Does this happen to you as well mode7, on the menu screen? That is, stuttering. When the intro screen first comes up and link is riding his horse across the screen, as soon as the scene changes to the ground. My FPS will always drop from 20fps to 14fps, and throughout the rest of the intro there won't be any drops as dramatic but nonetheless another 7-8 hiccups where the sound hiccups as well.

Wish I could pinpoint exactly what is causing this, as some people appear not to have this issue with much, much older computers. Maybe it has something to do with modern architecture. Quad-cores or crossfire?

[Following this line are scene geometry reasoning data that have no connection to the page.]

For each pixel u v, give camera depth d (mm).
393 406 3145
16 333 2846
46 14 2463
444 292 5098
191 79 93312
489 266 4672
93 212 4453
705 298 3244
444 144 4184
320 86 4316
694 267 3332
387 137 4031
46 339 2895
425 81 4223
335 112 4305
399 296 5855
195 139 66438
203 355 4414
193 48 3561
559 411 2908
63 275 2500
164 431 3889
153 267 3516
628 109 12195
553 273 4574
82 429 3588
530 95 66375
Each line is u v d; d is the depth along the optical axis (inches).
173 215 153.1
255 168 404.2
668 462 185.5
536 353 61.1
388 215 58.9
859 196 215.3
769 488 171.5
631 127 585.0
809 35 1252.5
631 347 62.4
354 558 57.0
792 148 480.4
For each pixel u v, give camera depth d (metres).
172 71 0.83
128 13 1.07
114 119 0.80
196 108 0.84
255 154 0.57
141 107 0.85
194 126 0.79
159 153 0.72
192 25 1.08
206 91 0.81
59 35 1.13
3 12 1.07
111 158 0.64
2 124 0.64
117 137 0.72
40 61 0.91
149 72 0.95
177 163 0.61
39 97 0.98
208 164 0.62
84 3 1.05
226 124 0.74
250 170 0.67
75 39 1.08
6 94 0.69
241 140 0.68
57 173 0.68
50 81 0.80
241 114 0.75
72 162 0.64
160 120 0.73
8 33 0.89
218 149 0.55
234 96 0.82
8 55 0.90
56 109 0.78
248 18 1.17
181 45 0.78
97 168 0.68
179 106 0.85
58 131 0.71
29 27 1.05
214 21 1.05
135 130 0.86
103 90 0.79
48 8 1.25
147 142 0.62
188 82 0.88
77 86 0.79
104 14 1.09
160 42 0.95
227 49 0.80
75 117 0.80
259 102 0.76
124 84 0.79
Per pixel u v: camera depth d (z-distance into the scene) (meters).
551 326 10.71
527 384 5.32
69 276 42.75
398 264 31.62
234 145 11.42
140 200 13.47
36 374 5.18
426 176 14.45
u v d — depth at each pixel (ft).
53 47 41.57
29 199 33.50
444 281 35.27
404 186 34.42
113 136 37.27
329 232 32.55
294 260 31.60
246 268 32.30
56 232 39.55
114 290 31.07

Although, I tried forcing PJ64 to just use one core and also turned off crossfire so only one card was being used and still the same issues.
 

death--droid

Active member
Moderator
I may be removing the directX 8 code from Rice Video, since any modern day card can run directX 9.
 

didado

New member
@ mode7

If you got a Nvidia video card, performance in Opengl or DirectX can be very influenced by the settings in the "Nvidia control panel".

"Threaded optimization" is always "off" because i have been testing it for years now and it was always a problem with N64 emu's using Opengl plugins..
I always use glide64.. (Opengl)

Unstable frames per second with this option "on".

Set "Texture filtering" to "High quality" which turns of unnecessary filters that can cause compatibility problems..

Glitches and speed drops can happen with the lower settings that enable the filters.